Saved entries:
========================================

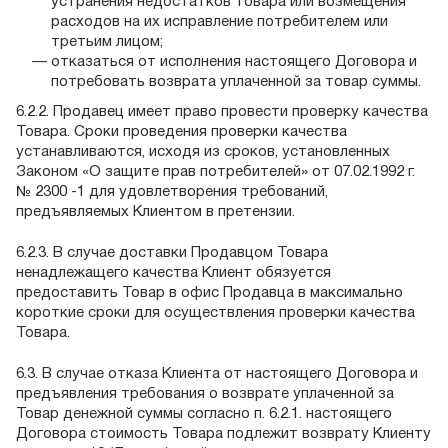
устранения недостатков товара или возмещения
расходов на их исправление потребителем или
третьим лицом;
отказаться от исполнения настоящего Договора и
потребовать возврата уплаченной за товар суммы.
6.2.2. Продавец имеет право провести проверку качества
Товара. Сроки проведения проверки качества
устанавливаются, исходя из сроков, установленных
Законом «О защите прав потребителей» от 07.02.1992 г.
№ 2300 -1 для удовлетворения требований,
предъявляемых Клиентом в претензии.
6.2.3. В случае доставки Продавцом Товара
ненадлежащего качества Клиент обязуется
предоставить Товар в офис Продавца в максимально
короткие сроки для осуществления проверки качества
Товара.
6.3. В случае отказа Клиента от настоящего Договора и
предъявления требования о возврате уплаченной за
Товар денежной суммы согласно п. 6.2.1. настоящего
Договора стоимость Товара подлежит возврату Клиенту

========================================

◆ EXERCISE BRIEF: How many lines in the records contain the string "качества"? Give the number by itself.

◆ RESPONSE BOX: 4